Do Guests Really Need Easy SMB Access? Multiple Azure Request Forgery Flaws Fixed; Find and Update All Instances of git, Not Just GitLab Version

I’m going to skew *really* old here: before we had houses, we had caves, which mostly had only one way in and out. Perimeter security was pretty straightforward. Operating systems in general and certainly Windows in particular started out essentially like fields, not caves – everything could walk, slither or fly in and out as the default. Even though this change is not a big deal, always good to see Windows being more cave-like than field-like. In real businesses, as long as we don’t send paychecks to customers and products to employees, perimeters exist (albeit more complex than caves…) and will need to be defended.

This is a move in the right direction, shares should only be enabled with a defined process, ideally never from a workstation, beyond what is required for management. Guest logins should only be enabled with deliberate care and forethought. Better still, use cloud-based file sharing services which have many options, including self-registration, logging, and centralized management.

SMB is a network file sharing protocol that cybercriminals can leverage as part of a ‘living off the land’ attack. For years, standard cybersecurity best practice guidance has been to disable guest accounts. By turning off by default for Windows Pro editions, Microsoft removes one additional configuration change that end users have to make – a good thing!

GitLab addresses some vulnerabilities that were found in the open source tool "git" as part of a recent code audit. Aside from GitLab, you should watch out for updates to git from various vendors. Many developers will also install various versions of "git" independently. Unix based operating systems like MacOS often include git, but may have other versions installed as well by development tools.

My experience is folks running their GitLab services are all over keeping them updated, but it doesn’t hurt to verify. Also make sure that your scanning software is checking for versions of GitlLab/Atlassian and similar tools. If you don’t have visibility to their security bulletins, sign up on the announcement page.

This is T-Mobile's 8th breach in less than 5 years. Everybody gets breached at some point. But if you get breached 8 times, it may be time to not just look at technology but the overall culture and management of your security organization.

While T-Mobile’s statement downplays the sensitivity of information obtained, characterizing it as marketing information, the information included name, billing address, email, phone number, date of birth, account number, and information such as the number of lines on the account and service plan features. Take appropriate steps to watch for your information being misused, not just credit monitoring, but also very targeted social engineering.

APIs are prevalent in today’s modern mobile and web applications and consequently are one of the most frequent attack vectors used by cybercriminals. The Open Web Application Security Project (OWASP) regularly publishes the ten most critical security concerns for web application security. Organizations that provide mobile and web services should become familiar with OWASP and implement the security recommendations provided as part of their software development process.

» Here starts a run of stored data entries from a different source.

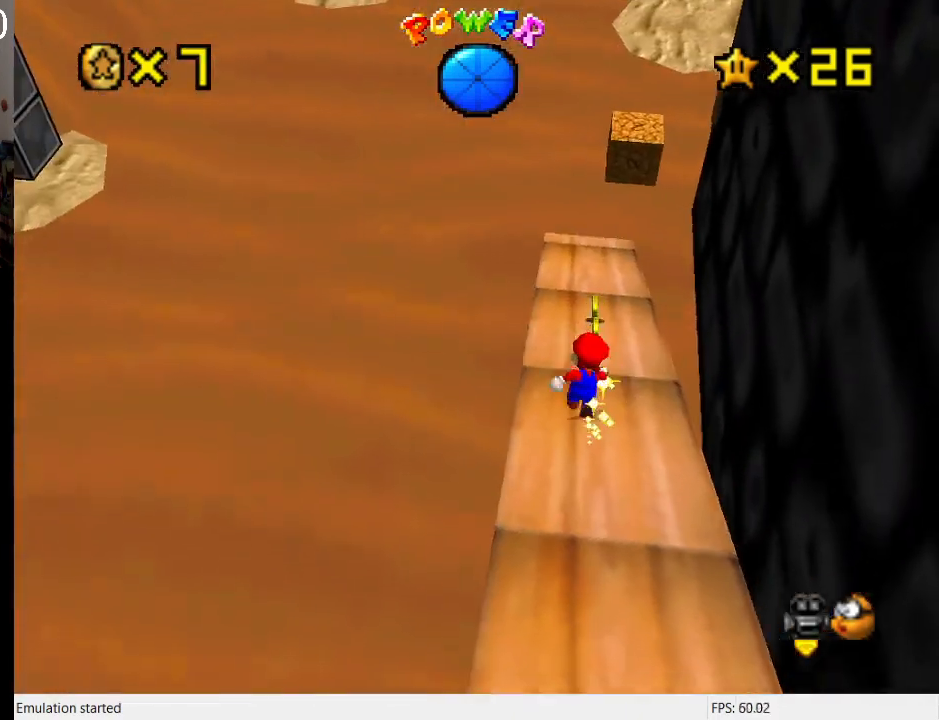
{"buttons": [], "left_stick": "up", "right_stick": "center", "events": []}
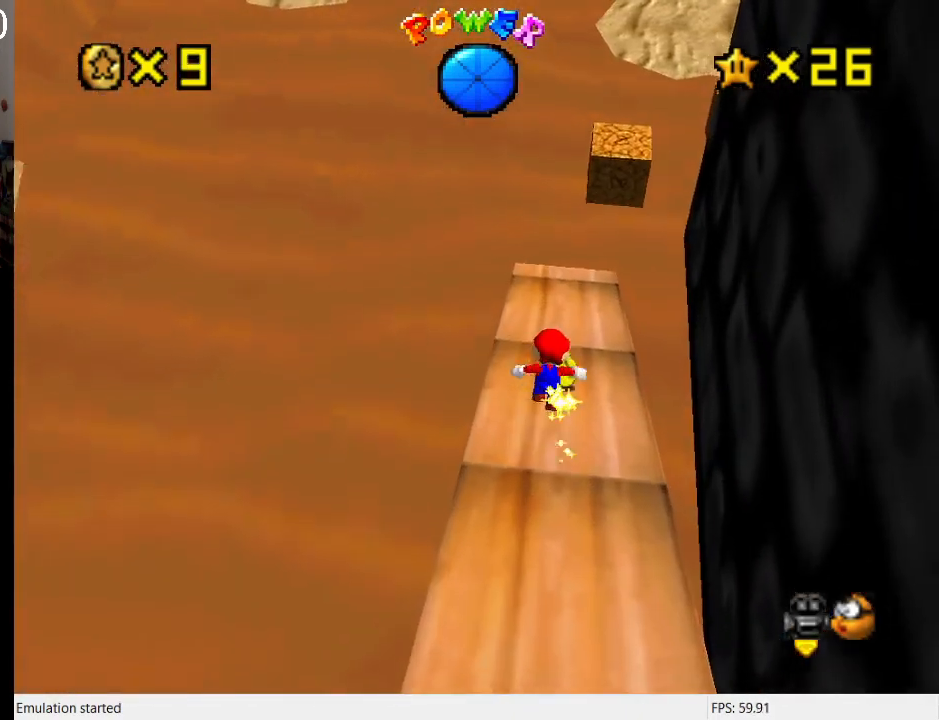
{"buttons": ["CROSS"], "left_stick": "center", "right_stick": "center", "events": [[200, "CROSS", "down"], [267, "left_stick", "down"], [500, "left_stick", "center"]]}
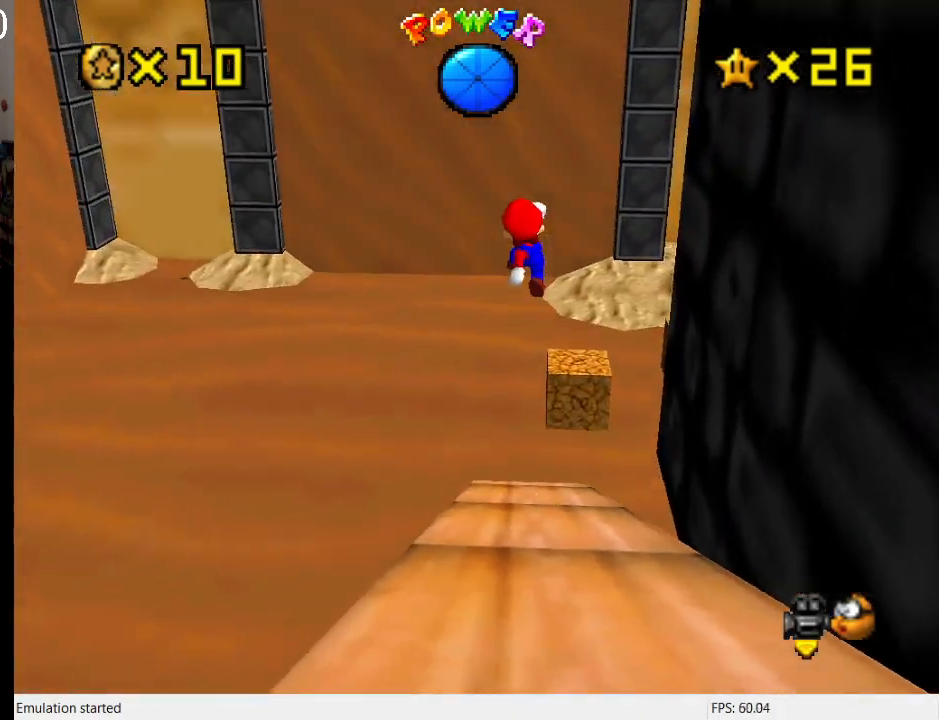
{"buttons": [], "left_stick": "center", "right_stick": "center", "events": [[133, "CROSS", "up"], [167, "L1", "down"], [300, "L1", "up"], [400, "L1", "down"], [433, "L1", "up"]]}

If you’re in the health care sector, don’t expect the volume of attacks to drop anytime soon. The challenge here is that while the third-party provider notified of the breach within 60 days after confirmation/validation, HIPAA actually wants notification “even if it is initially unclear whether the incident constitutes a breach as defined in the rule.” Have a conversation with your third-party providers to understand how they interpret this language, so you know what to expect. You may want to include your legal counsel in the conversation for peace of mind.

An interesting interpretation of the HIPAA requirement to inform patients within 60 days of possible data exposure. Yes, organizations should be afforded some time to investigate a cyber breach but allowing that amount of time before notification is concerning. Simply put, victims should have been notified faster. Perhaps Congress will take on this reporting requirement ambiguity as they look at potential cybersecurity mandates for health systems.

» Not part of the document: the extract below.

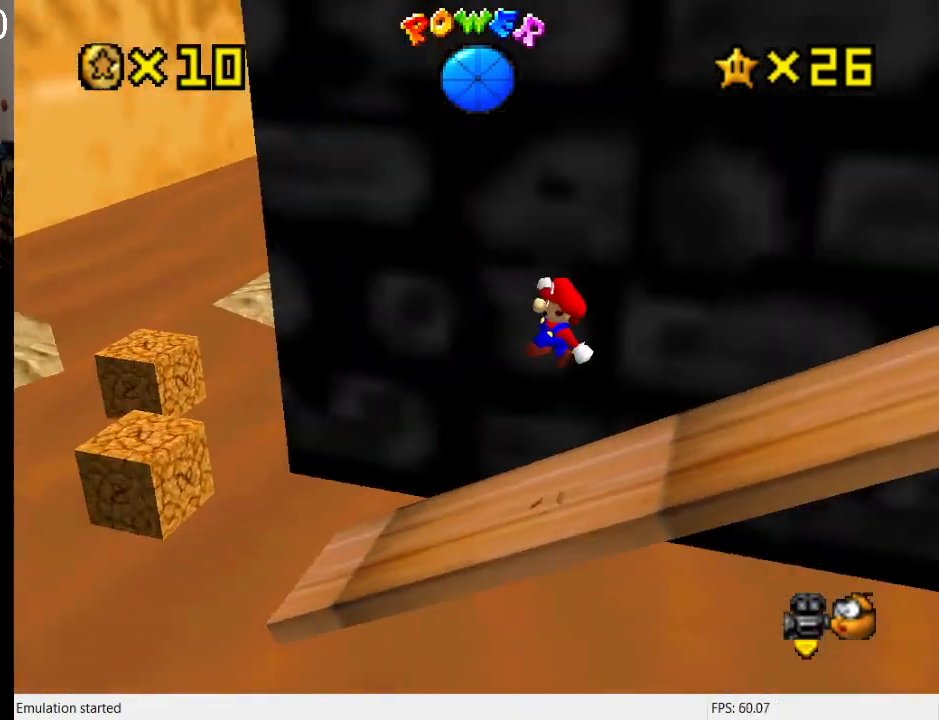
{"buttons": [], "left_stick": "left", "right_stick": "center", "events": [[100, "left_stick", "left"]]}
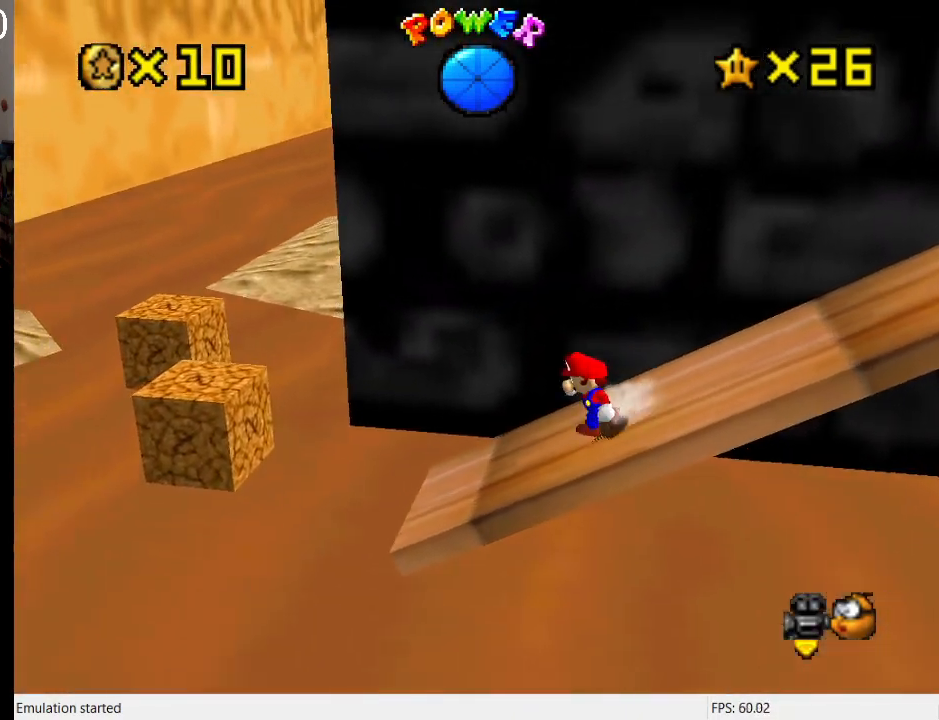
{"buttons": ["CROSS"], "left_stick": "left", "right_stick": "center", "events": [[467, "CROSS", "down"]]}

Bravo to Royal Mail implementing “Operational Workarounds” indicating they are not paying the ransom but rather recovering their systems per their DR plan. The UK seems to be under a wave of increased ransomware attacks, this is a good time to make sure that your operations over there are prepared.

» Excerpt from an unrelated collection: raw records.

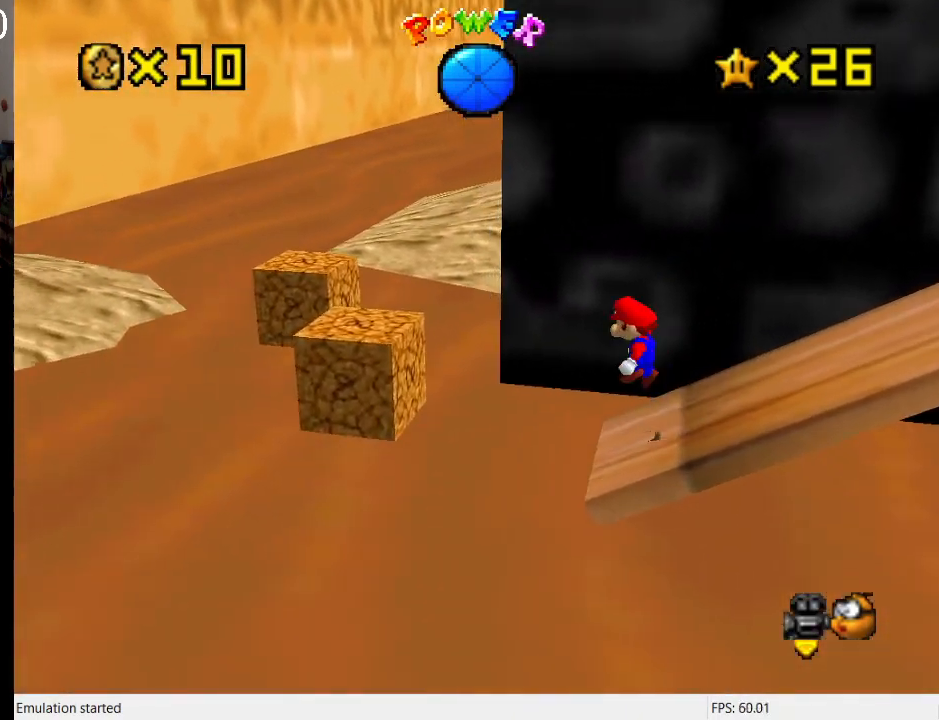
{"buttons": [], "left_stick": "right", "right_stick": "center", "events": [[367, "left_stick", "right"], [400, "CROSS", "up"]]}
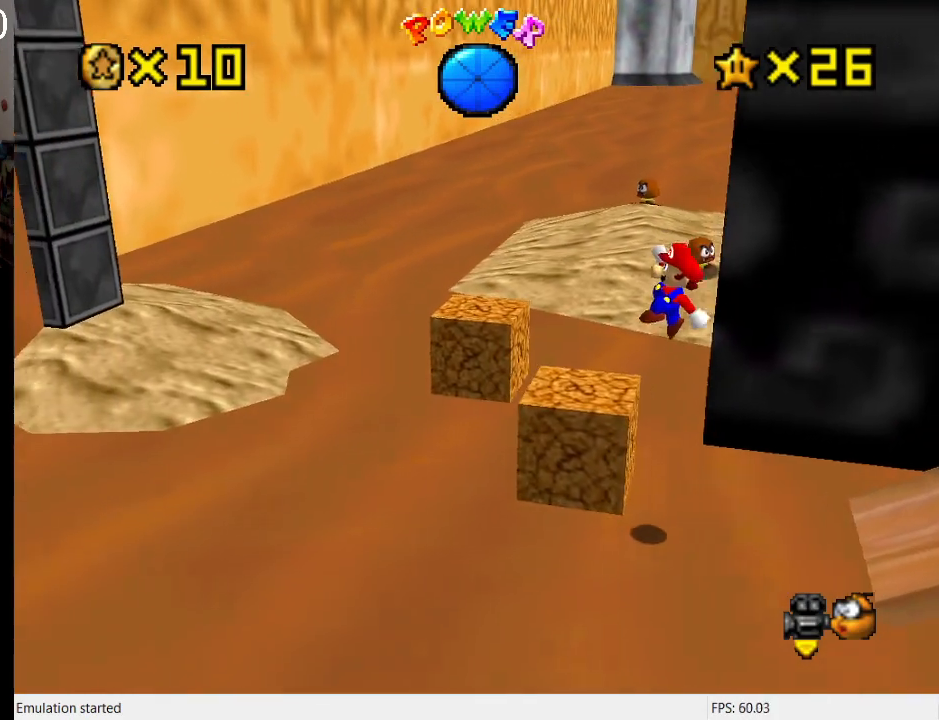
{"buttons": [], "left_stick": "up-right", "right_stick": "center", "events": [[133, "SQUARE", "down"], [133, "left_stick", "up-right"], [333, "SQUARE", "up"]]}
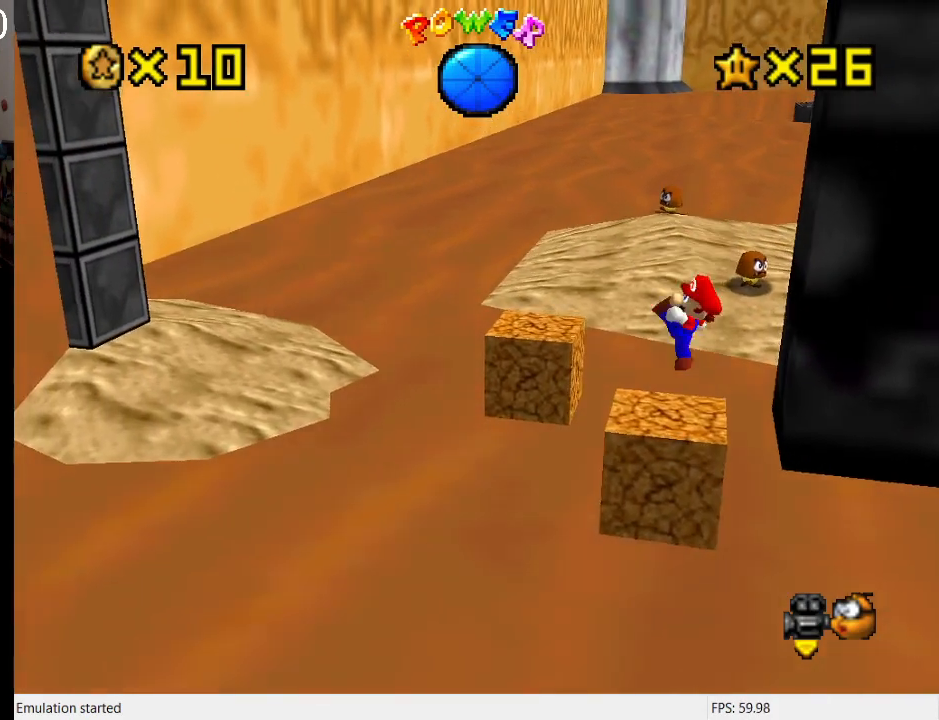
{"buttons": ["SQUARE"], "left_stick": "center", "right_stick": "center", "events": [[167, "left_stick", "center"], [467, "SQUARE", "down"]]}
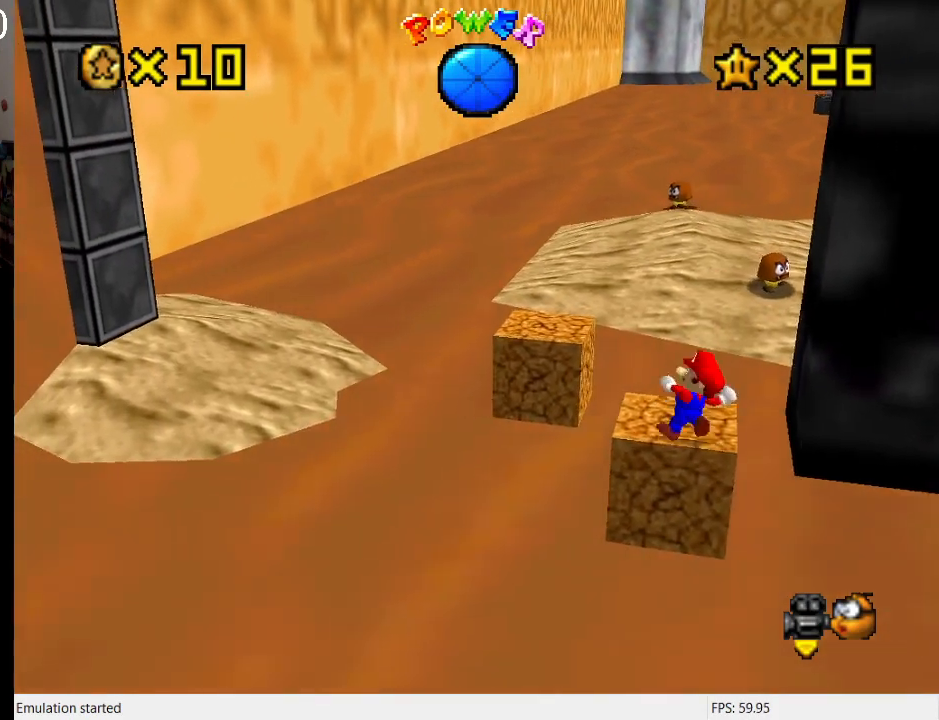
{"buttons": ["CROSS"], "left_stick": "up-left", "right_stick": "center", "events": [[67, "SQUARE", "up"], [67, "left_stick", "up-left"], [367, "CROSS", "down"]]}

In the face of our continued failure to resist extortion attacks, our backup and recovery procedures must enable us to recover entire mission critical applications in hours to days rather than simply a few files. It may be necessary to recover entire subnets in days.

While Cisco is not aware of this being exploited in the wild, it’s a good time to gather all the updates they released this month and get them deployed, starting with anything which is directly Internet accessible. While you’re at it, make sure that you are able to detect (and ideally block) attempted exploits of these vulnerabilities.

We continue to name vulnerabilities by the method of exploiting them rather than the development and coding practices and quality control failures that lead to them. It should not surprise us that the vulnerabilities persist and recur.